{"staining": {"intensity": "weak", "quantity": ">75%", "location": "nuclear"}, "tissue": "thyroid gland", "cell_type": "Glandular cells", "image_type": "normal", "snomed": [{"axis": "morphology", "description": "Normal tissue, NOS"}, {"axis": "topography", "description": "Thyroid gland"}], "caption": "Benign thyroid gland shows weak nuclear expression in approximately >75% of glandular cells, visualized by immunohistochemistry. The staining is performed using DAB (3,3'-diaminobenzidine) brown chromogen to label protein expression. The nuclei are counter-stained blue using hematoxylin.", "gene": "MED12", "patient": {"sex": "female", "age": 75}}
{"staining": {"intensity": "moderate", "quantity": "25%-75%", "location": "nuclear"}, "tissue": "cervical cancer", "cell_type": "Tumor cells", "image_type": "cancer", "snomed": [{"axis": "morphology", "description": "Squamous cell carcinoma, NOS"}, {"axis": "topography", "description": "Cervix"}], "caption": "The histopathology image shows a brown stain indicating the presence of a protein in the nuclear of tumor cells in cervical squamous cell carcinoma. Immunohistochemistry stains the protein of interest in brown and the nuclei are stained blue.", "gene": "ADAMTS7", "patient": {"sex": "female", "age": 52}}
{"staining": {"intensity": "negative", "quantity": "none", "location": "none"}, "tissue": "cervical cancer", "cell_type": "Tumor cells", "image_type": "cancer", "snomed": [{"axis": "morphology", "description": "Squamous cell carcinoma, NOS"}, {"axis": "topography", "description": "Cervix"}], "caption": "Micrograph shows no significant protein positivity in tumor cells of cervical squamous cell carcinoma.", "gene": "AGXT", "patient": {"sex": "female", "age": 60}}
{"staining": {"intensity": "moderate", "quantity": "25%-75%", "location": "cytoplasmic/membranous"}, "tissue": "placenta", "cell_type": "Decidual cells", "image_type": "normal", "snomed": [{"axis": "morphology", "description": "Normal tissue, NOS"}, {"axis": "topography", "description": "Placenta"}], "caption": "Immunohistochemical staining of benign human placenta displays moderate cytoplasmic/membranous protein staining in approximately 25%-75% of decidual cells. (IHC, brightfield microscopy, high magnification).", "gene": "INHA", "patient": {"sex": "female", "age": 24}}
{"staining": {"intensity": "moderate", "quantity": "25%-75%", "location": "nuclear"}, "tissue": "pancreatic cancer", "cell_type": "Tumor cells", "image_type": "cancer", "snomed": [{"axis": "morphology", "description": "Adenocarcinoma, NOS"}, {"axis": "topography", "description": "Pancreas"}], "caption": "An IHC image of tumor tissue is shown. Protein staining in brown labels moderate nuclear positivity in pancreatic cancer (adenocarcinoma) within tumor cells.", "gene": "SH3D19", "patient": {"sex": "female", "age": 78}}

_ _ _ _

Everything in the listing should be written out again exactly.

{"staining": {"intensity": "weak", "quantity": ">75%", "location": "nuclear"}, "tissue": "thyroid gland", "cell_type": "Glandular cells", "image_type": "normal", "snomed": [{"axis": "morphology", "description": "Normal tissue, NOS"}, {"axis": "topography", "description": "Thyroid gland"}], "caption": "Benign thyroid gland shows weak nuclear expression in approximately >75% of glandular cells, visualized by immunohistochemistry. The staining is performed using DAB (3,3'-diaminobenzidine) brown chromogen to label protein expression. The nuclei are counter-stained blue using hematoxylin.", "gene": "MED12", "patient": {"sex": "female", "age": 75}}
{"staining": {"intensity": "moderate", "quantity": "25%-75%", "location": "nuclear"}, "tissue": "cervical cancer", "cell_type": "Tumor cells", "image_type": "cancer", "snomed": [{"axis": "morphology", "description": "Squamous cell carcinoma, NOS"}, {"axis": "topography", "description": "Cervix"}], "caption": "The histopathology image shows a brown stain indicating the presence of a protein in the nuclear of tumor cells in cervical squamous cell carcinoma. Immunohistochemistry stains the protein of interest in brown and the nuclei are stained blue.", "gene": "ADAMTS7", "patient": {"sex": "female", "age": 52}}
{"staining": {"intensity": "negative", "quantity": "none", "location": "none"}, "tissue": "cervical cancer", "cell_type": "Tumor cells", "image_type": "cancer", "snomed": [{"axis": "morphology", "description": "Squamous cell carcinoma, NOS"}, {"axis": "topography", "description": "Cervix"}], "caption": "Micrograph shows no significant protein positivity in tumor cells of cervical squamous cell carcinoma.", "gene": "AGXT", "patient": {"sex": "female", "age": 60}}
{"staining": {"intensity": "moderate", "quantity": "25%-75%", "location": "cytoplasmic/membranous"}, "tissue": "placenta", "cell_type": "Decidual cells", "image_type": "normal", "snomed": [{"axis": "morphology", "description": "Normal tissue, NOS"}, {"axis": "topography", "description": "Placenta"}], "caption": "Immunohistochemical staining of benign human placenta displays moderate cytoplasmic/membranous protein staining in approximately 25%-75% of decidual cells. (IHC, brightfield microscopy, high magnification).", "gene": "INHA", "patient": {"sex": "female", "age": 24}}
{"staining": {"intensity": "moderate", "quantity": "25%-75%", "location": "nuclear"}, "tissue": "pancreatic cancer", "cell_type": "Tumor cells", "image_type": "cancer", "snomed": [{"axis": "morphology", "description": "Adenocarcinoma, NOS"}, {"axis": "topography", "description": "Pancreas"}], "caption": "An IHC image of tumor tissue is shown. Protein staining in brown labels moderate nuclear positivity in pancreatic cancer (adenocarcinoma) within tumor cells.", "gene": "SH3D19", "patient": {"sex": "female", "age": 78}}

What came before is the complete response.